Il secondo passaggio fondamentale nell'articolo di Scalfari consiste nel definire il peccato originale come il momento in cui l'uomo prende coscienza di sé, ossia la capacità di pensare sé stesso e l'Essere, e quindi la responsabilità di sé. Grazie al pensiero ci distinguiamo dagli animali e in qualche modo anche dallo stato infatile, in cui questa responsabilità non è ben accentuata. Già Sant'Agostino afferma che questa nostra facoltà rappresenta la scintilla, la piccola luce, il segno vivente della nostra condizione di reietti da una vera patria fuori dal mondo conosciuto. Non deve quindi stupire che nel Vangelo Gesù faccia costante riferimento ai bambini come esempio da seguire, proprio perchè nella loro innocenza e inconsapevolezza sono mondi dal peccato originale. "Sinite pueros ad me venire" oppure " Se non ritornerete come bambini non entrerete mai nel Regno dei Cieli", Egli afferma.

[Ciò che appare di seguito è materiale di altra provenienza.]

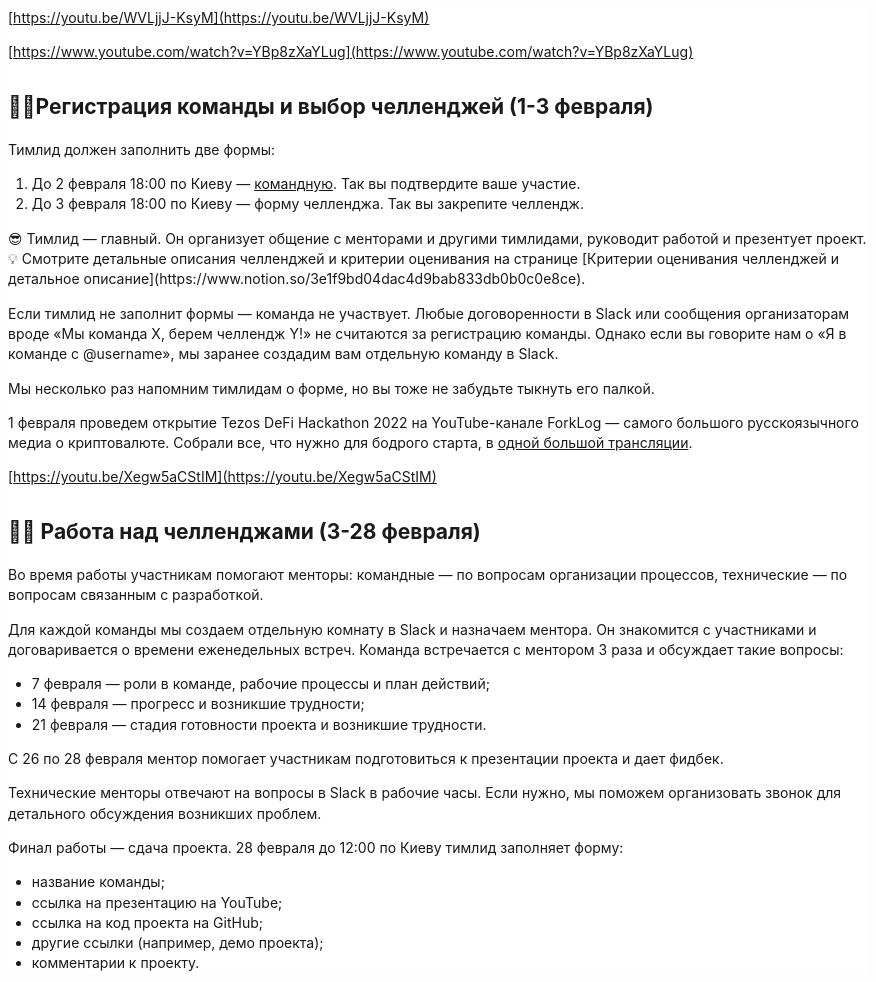 [https://youtu.be/WVLjjJ-KsyM](https://youtu.be/WVLjjJ-KsyM)

[https://www.youtube.com/watch?v=YBp8zXaYLug](https://www.youtube.com/watch?v=YBp8zXaYLug)

## 🙋‍♂Регистрация команды и выбор челленджей (1-3 февраля)

Тимлид должен заполнить две формы:

1. До 2 февраля 18:00 по Киеву — [командную](https://airtable.com/shrdeg0WHFtIl8aPN). Так вы подтвердите ваше участие.
2. До 3 февраля 18:00 по Киеву — форму челленджа. Так вы закрепите челлендж.

<aside>
😎 Тимлид — главный. Он организует общение с менторами и другими тимлидами, руководит работой и презентует проект.

</aside>

<aside>
💡 Смотрите детальные описания челленджей и критерии оценивания на странице [Критерии оценивания челленджей и детальное описание](https://www.notion.so/3e1f9bd04dac4d9bab833db0b0c0e8ce).

</aside>

Если тимлид не заполнит формы — команда не участвует. Любые договоренности в Slack или сообщения организаторам вроде «Мы команда Х, берем челлендж Y!» не считаются за регистрацию команды. Однако если вы говорите нам о «Я в команде с @username», мы заранее создадим вам отдельную команду в Slack.

Мы несколько раз напомним тимлидам о форме, но вы тоже не забудьте тыкнуть его палкой.

1 февраля проведем открытие Tezos DeFi Hackathon 2022 на YouTube-канале ForkLog — самого большого русскоязычного медиа о криптовалюте. Собрали все, что нужно для бодрого старта, в [одной большой трансляции](https://youtu.be/Xegw5aCStIM).

[https://youtu.be/Xegw5aCStIM](https://youtu.be/Xegw5aCStIM)

## 👨‍💻 Работа над челленджами (3-28 февраля)

Во время работы участникам помогают менторы: командные — по вопросам организации процессов, технические — по вопросам связанным с разработкой.

Для каждой команды мы создаем отдельную комнату в Slack и назначаем ментора. Он знакомится с участниками и договаривается о времени еженедельных встреч. Команда встречается с ментором 3 раза и обсуждает такие вопросы:

- 7 февраля — роли в команде, рабочие процессы и план действий;
- 14 февраля — прогресс и возникшие трудности;
- 21 февраля — стадия готовности проекта и возникшие трудности.

С 26 по 28 февраля ментор помогает участникам подготовиться к презентации проекта и дает фидбек.

Технические менторы отвечают на вопросы в Slack в рабочие часы. Если нужно, мы поможем организовать звонок для детального обсуждения возникших проблем.

Финал работы — сдача проекта. 28 февраля до 12:00 по Киеву тимлид заполняет форму:

- название команды;
- ссылка на презентацию на YouTube;
- ссылка на код проекта на GitHub;
- другие ссылки (например, демо проекта);
- комментарии к проекту.
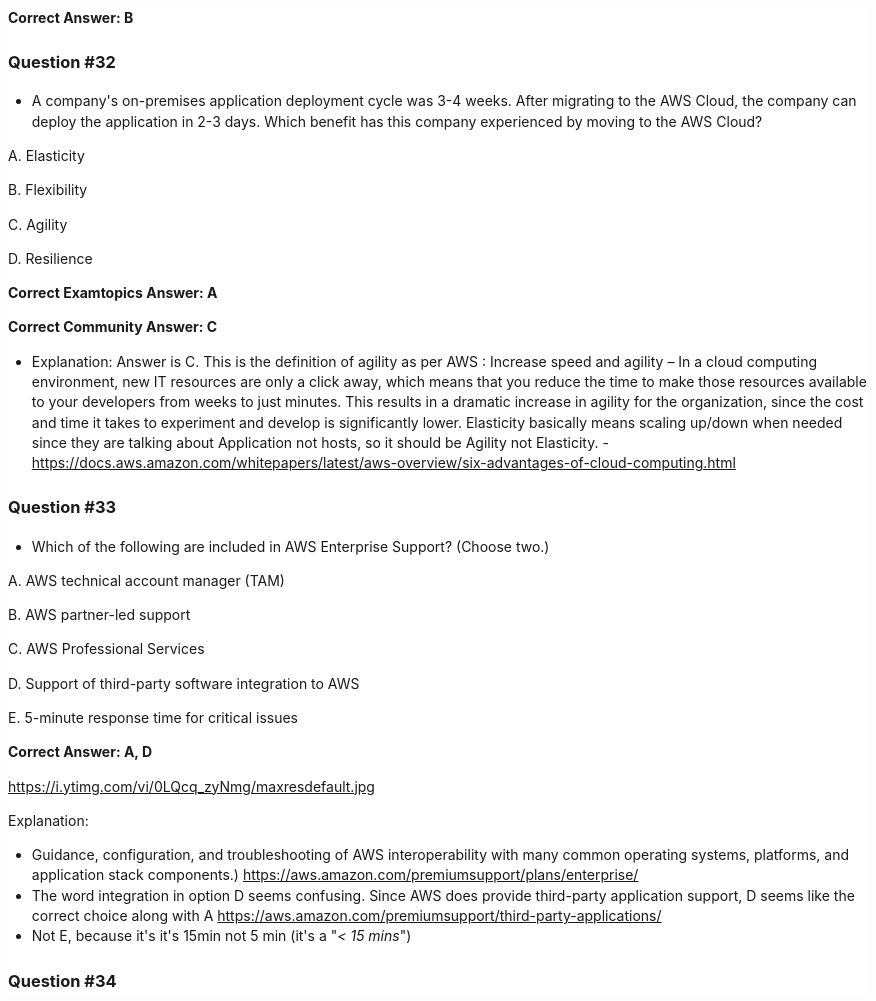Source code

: **Correct Answer: B**

### Question #32

* A company's on-premises application deployment cycle was 3-4 weeks. After migrating to the AWS Cloud, the company can deploy the application in 2-3 days.
Which benefit has this company experienced by moving to the AWS Cloud?


A. Elasticity

B. Flexibility

C. Agility

D. Resilience

**Correct Examtopics Answer: A**

**Correct Community Answer: C**

* Explanation: Answer is C. This is the definition of agility as per AWS : Increase speed and agility – In a cloud computing environment, new IT resources are only a click away, which means that you reduce the time to make those resources available to your developers from weeks to just minutes. This results in a dramatic increase in agility for the organization, since the cost and time it takes to experiment and develop is significantly lower. Elasticity basically means scaling up/down when needed since they are talking about Application not hosts, so it should be Agility not Elasticity. - https://docs.aws.amazon.com/whitepapers/latest/aws-overview/six-advantages-of-cloud-computing.html

### Question #33

* Which of the following are included in AWS Enterprise Support? (Choose two.)


A. AWS technical account manager (TAM)

B. AWS partner-led support

C. AWS Professional Services

D. Support of third-party software integration to AWS

E. 5-minute response time for critical issues

**Correct Answer: A, D**

https://i.ytimg.com/vi/0LQcq_zyNmg/maxresdefault.jpg

Explanation: 

* Guidance, configuration, and troubleshooting of AWS interoperability with many common operating systems, platforms, and application stack components.) https://aws.amazon.com/premiumsupport/plans/enterprise/
* The word integration in option D seems confusing. Since AWS does provide third-party application support, D seems like the correct choice along with A
https://aws.amazon.com/premiumsupport/third-party-applications/
* Not E, because it's  it's 15min not 5 min (it's a "*< 15 mins*")

### Question #34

Non è un caso che nel Settimo Sigillo, capolavoro assoluto di Ingmar Bergman, il personaggio che ha le visioni siano proprio quello più semplice, che non si fa mai domande. Del resto, lo stesso anticlericale Leopardi riconosceva all'età infantile questa caratteristica peculiare di inconsapevolezza, che secondo lui la preservava dall'infelicità.
Per concludere un riferimento al film Into the Wild (potrei scrivere un post intero sul suo valore e significato), che consiglio caldamente a tutti di vedere: ad un certo punto il protagonista, fattosi coraggio per attraversare le rapide del Colorado (mi pare), dice che a volte è solo l'istinto che deve guidare le nostre scelte; è duro dirlo ma è proprio così, altrimenti saremo sempre prigionieri della nostra ragione. Forse la fede non è che istinto, chi lo sa.
Termino con un quesito: visto che le due posizioni si pongono su due piani completamente diversi (paradigma socio-culturale da un lato, verità scientifica dall'altro), che senso ha continuare un dibattito fra evoluzionismo e creazionismo?